I write as an informed reader of The Yass Tribune, reflecting on 15-year experience of living in Yass Valley and drawing on many years of research and teaching social science. This is the first of serial reflection.
Consider the work of Council and name the benefits most apparent.
Parks and the gardens lining main streets of town and villages are carefully tended by dedicated teams of gardeners. Trees lining our country roads are pruned and shaped for their welfare and our safety. Our environment delights and sustains.
The streets kept clean and safe; the roads resurfaced in the wake of storms and rain; new paving, kerbing and gutters extended are all testimony to the operations thrust of Council.
The inveterate problem of waste disposal is studiously and laboriously resolved. The Yass site is upgraded as environmental science allows. Waste is collected, contained, recycled where feasible, and decontaminated. At Murrumbateman, renewal and upgrades, dictated by a burgeoning population, has been planned and funds accumulated for an immediate development. (for Yass Valley not ACT)

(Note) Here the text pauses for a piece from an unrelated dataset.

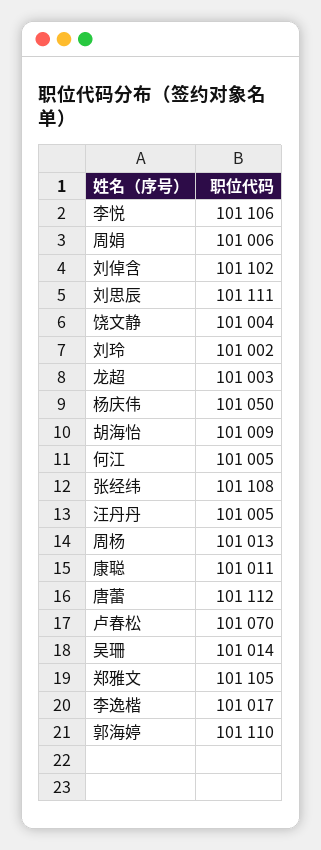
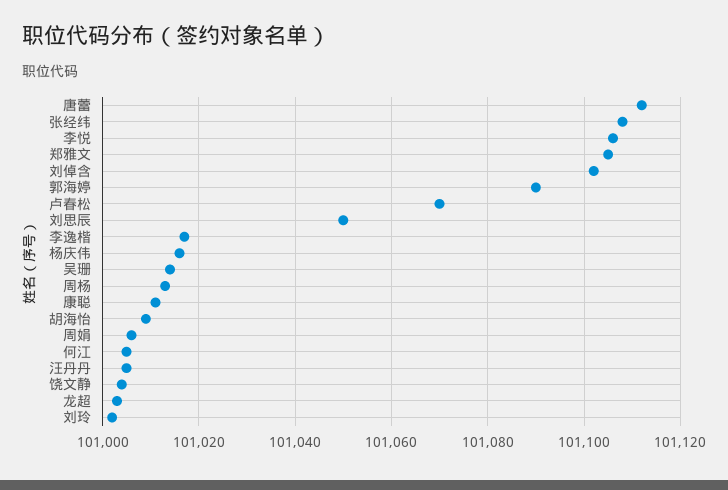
刘思辰: 101111 -> 101050
杨庆伟: 101050 -> 101015
郭海婷: 101110 -> 101090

And human waste? The sewerage works for Yass have been upgraded to benefit from advances in environmental science and engineering (have you noticed that the inevitable odour in such precincts has largely evaporated?) Murrumbateman is to benefit from the provision of sewerage. The plans are drawn, feasibility completed, environmental authorities have reported and that advice incorporated into design. Funds have been secured; weather and all contingencies allowing, the new plant should be serving the village and precincts by end of 2015.
Water? Yes, minerals lying in mud at the bottom of dams are stirred as the cold moves the water to ‘turn over’. This is a problem of new or radically enlarged dams – as the patient Director of Operations explained in some detail: water safe to drink but not always of the lucid transparency valued and expected in town. Yass Dam has been completed within the limits of time and cost forecast years ago. Water restrictions are of the past. High praise for executive and staff of Operations Division and years of Councillors’ initiative.